(The task):
Copy, from the entries below, each line in which the string "tree" appears.

(Entries supplied):
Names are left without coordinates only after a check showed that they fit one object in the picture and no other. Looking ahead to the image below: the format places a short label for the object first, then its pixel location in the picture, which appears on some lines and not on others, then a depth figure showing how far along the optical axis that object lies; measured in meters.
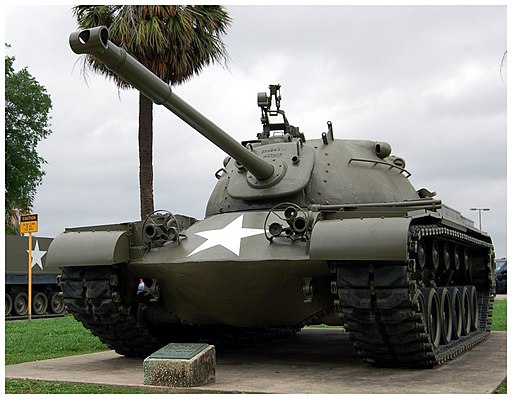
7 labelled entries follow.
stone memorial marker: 8.04
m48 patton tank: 8.34
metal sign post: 19.81
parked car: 31.71
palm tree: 17.72
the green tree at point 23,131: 31.64
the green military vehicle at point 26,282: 23.66
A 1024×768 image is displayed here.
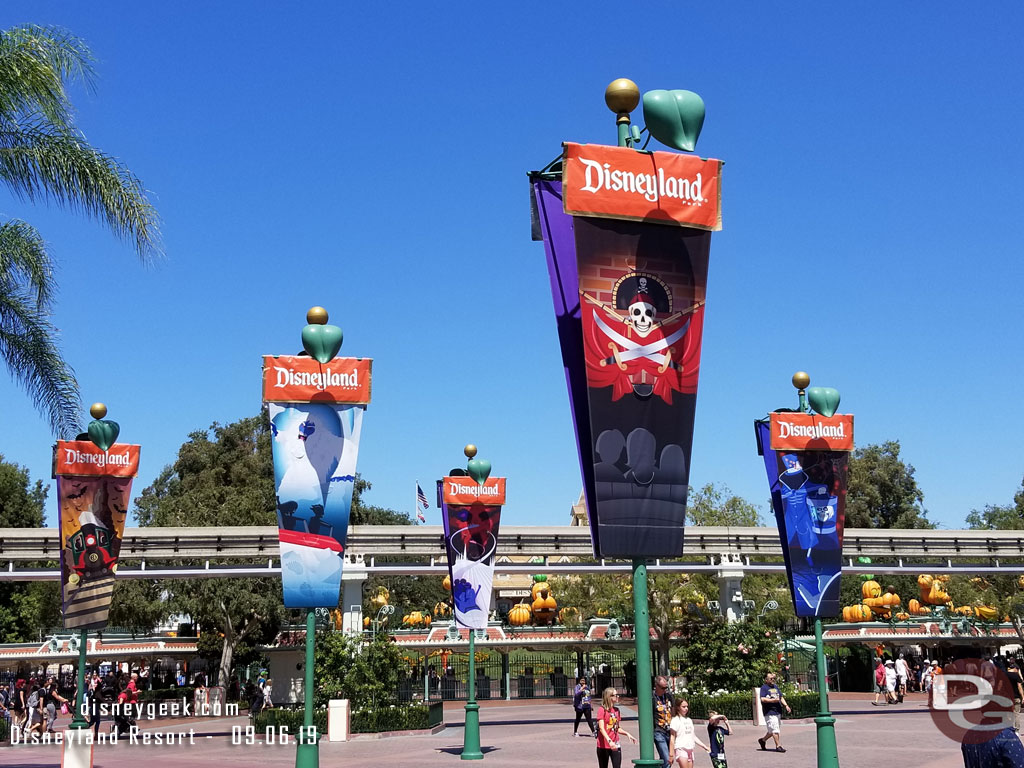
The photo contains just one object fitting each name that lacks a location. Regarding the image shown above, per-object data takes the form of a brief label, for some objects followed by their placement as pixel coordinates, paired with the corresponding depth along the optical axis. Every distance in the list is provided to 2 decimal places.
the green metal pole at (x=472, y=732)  21.03
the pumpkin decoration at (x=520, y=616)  47.00
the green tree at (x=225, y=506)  39.66
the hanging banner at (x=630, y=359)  9.60
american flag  45.06
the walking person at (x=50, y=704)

(Expected answer):
palm tree: 17.72
the green tree at point 23,131: 31.64
the green tree at (x=225, y=506)  39.66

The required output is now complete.